We included 173 breast cancer survivors exposed to radiotherapy and chemotherapy, assessed ± 21.2 years after cancer diagnosis, and 346 age-matched cancer-free women (1:2) selected from the population-based Rotterdam Study. Outcome measures were carotid plaque score, intima-media thickness (IMT), total cerebral blood flow (tCBF), and brain perfusion. Additionally, we investigated the association between inclusion of the carotid artery in the radiation field (no/small/large part), tumor location, and these outcome measures within cancer survivors.

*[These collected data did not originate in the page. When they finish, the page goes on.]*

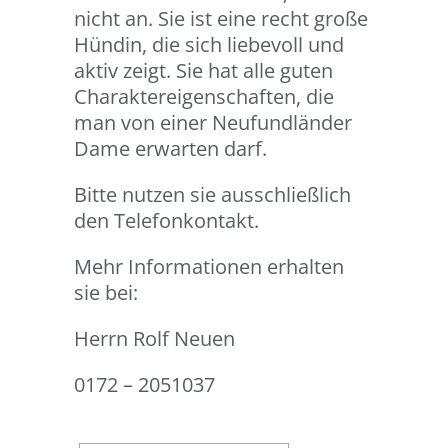
nicht an. Sie ist eine recht große
Hündin, die sich liebevoll und
aktiv zeigt. Sie hat alle guten
Charaktereigenschaften, die
man von einer Neufundländer
Dame erwarten darf.
Bitte nutzen sie ausschließlich
den Telefonkontakt.
Mehr Informationen erhalten
sie bei:
Herrn Rolf Neuen
0172 – 2051037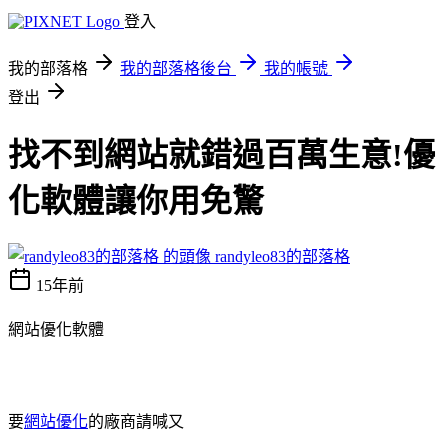
登入
我的部落格
我的部落格後台
我的帳號
登出
找不到網站就錯過百萬生意!優
化軟體讓你用免驚
randyleo83的部落格
15年前
網站優化軟體
要
網站優化
的廠商請喊又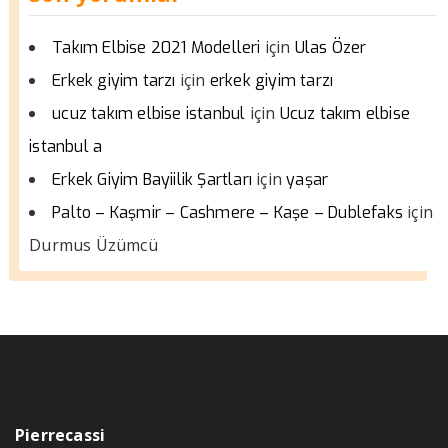
için
Takım Elbise 2021 Modelleri
Ulas Özer
için
Erkek giyim tarzı
erkek giyim tarzı
için
ucuz takım elbise istanbul
Ucuz takım elbise
istanbul a
için
Erkek Giyim Bayiilik Şartları
yaşar
için
Palto – Kaşmir – Cashmere – Kaşe – Dublefaks
Durmus Üzümcü
Pierrecassi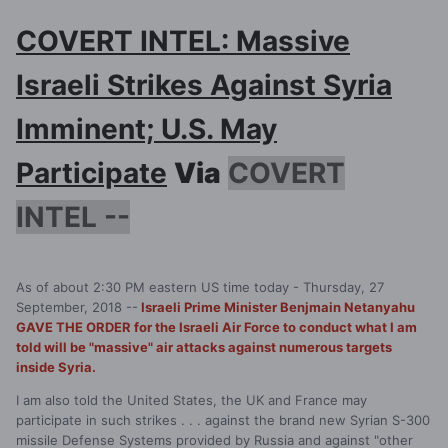
COVERT INTEL: Massive
Israeli Strikes Against Syria
Imminent; U.S. May
Participate
Via
COVERT
INTEL --
As of about 2:30 PM eastern US time today - Thursday, 27
September, 2018 --
Israeli Prime Minister Benjmain Netanyahu
GAVE THE ORDER for the Israeli Air Force to conduct what I am
told will be "massive" air attacks against numerous targets
inside Syria.
I am also told the United States, the UK and France may
participate in such strikes . . . against the brand new Syrian S-300
missile Defense Systems provided by Russia and against "other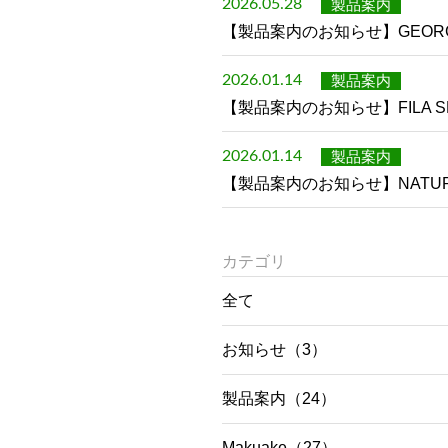
製品案内
2026.05.28
【製品案内のお知らせ】GEORG
製品案内
2026.01.14
【製品案内のお知らせ】FILA 
製品案内
2026.01.14
【製品案内のお知らせ】NATURAL B
カテゴリ
全て
お知らせ（3）
製品案内（24）
Makuake（27）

On average two decades post-diagnosis, breast cancer survivors had lower tCBF and brain perfusion than cancer-free women. Also, survivors with a larger area of the carotid artery within the radiation field had a larger IMT. Future studies should confirm if these cerebrovascular changes underlie the frequently observed cognitive problems in cancer survivors.

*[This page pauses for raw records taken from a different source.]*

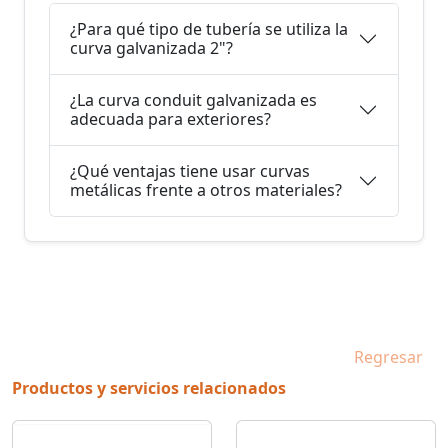
¿Para qué tipo de tubería se utiliza la
curva galvanizada 2"?
¿La curva conduit galvanizada es
adecuada para exteriores?
¿Qué ventajas tiene usar curvas
metálicas frente a otros materiales?
Regresar
Productos y servicios relacionados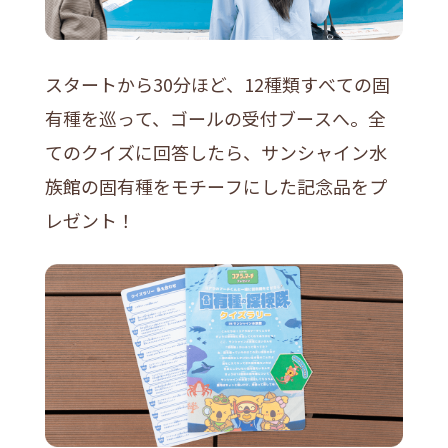
スタートから30分ほど、12種類すべての固
有種を巡って、ゴールの受付ブースへ。全
てのクイズに回答したら、サンシャイン水
族館の固有種をモチーフにした記念品をプ
レゼント！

Cancer survivors had lower tCBF (- 19.6 ml/min, 95%CI - 37.3;- 1.9) and brain perfusion (- 2.5 ml/min per 100 ml, 95%CI - 4.3;- 0.7) than cancer-free women. No statistically significant group differences were observed regarding plaque score or IMT. Among cancer survivors, a large versus a small part of the carotid artery in the radiation field was associated with a higher IMT (0.05, 95%CI0.01;0.09). Also, survivors with a right-sided tumor had lower left carotid plaque score (- 0.31, 95%CI - 0.60;- 0.02) and higher brain perfusion (3.5 ml/min per 100 ml, 95%CI 0.7;6.2) than those with a left-sided tumor.
Breast cancer treatment has been associated with vascular pathology. It is unclear if such treatment is also associated with long-term cerebrovascular changes. We studied the association between radiotherapy and chemotherapy with carotid pathology and brain perfusion in breast cancer survivors.